I reverberate with antiquity;

& each place is a second chance I will not miss.

 

 

 

Rachana Hegde collects words and other oddities. Her poetry has been published in Alexandria Quarterly, Moonsick Magazine, and Hypertrophic Literary. You can find her reading, drowsy-eyed, or at www.rachanahegde.weebly.com.

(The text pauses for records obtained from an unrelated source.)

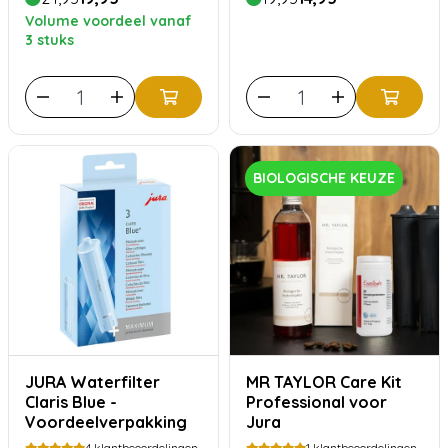
Volume voordeel vanaf
3 stuks
BIOLOGISCHE KEUZE
JURA Waterfilter
MR TAYLOR Care Kit
Claris Blue -
Professional voor
Voordeelverpakking
Jura
4
klantbeoordelingen
1
klantbeoordelingen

Words for Feelings We Can’t Describe *

By Katrin Flores

Ruckkehrunruhe

 

I forgot

how the hot, sticky wind of

a hundred passing metro buses and jeepneys

felt on the shins–

the pleasant aching of feet

at the edge of a crosswalk–

when my legs were swept up

by the velvet lining

of a living room recliner.

 

I lost

the New Orleans roar–

the steam of a fresh jambalaya

and greasy oyster po’boys–

caught in the fibers of a shirt

when I stuck it in the washer

with a cup of

mountain fresh

 

And all the morsels of

the world I’ve captured in

a photograph

fade each time

I scroll past it in a

two-thousand memory

digital photo album

 

ruckkenrunruhe-  n. the feeling of returning home after an immersive trip only to find it fading rapidly from your awareness

 

 

 

Monachopsis

 

The garden holds like

the surface of water

until the gate swings open

and I,

with the careful smack of

yellow flip flops against

stepping stones,

arrive in New Gethsemane

 

But the crabapple tree

whispers to the bitter gourd

the mustard greens

the cherry tomatoes

the chickweeds

and with a thin, spotted finger

points

 

I cannot be the ant

on the ochre fence

with them–

only a thoroughbred

among them

 

monachopsis- n. the subtle but persistent feeling of being out of place

 

Katrin Flores, a student in the School for the Creative and Performing Arts program, is a junior at Lafayette High School. Besides writing, she is passionate about Jesus, hoards lipstick, plays the violin, and occasionally writes on gum wrappers when she’s desperate.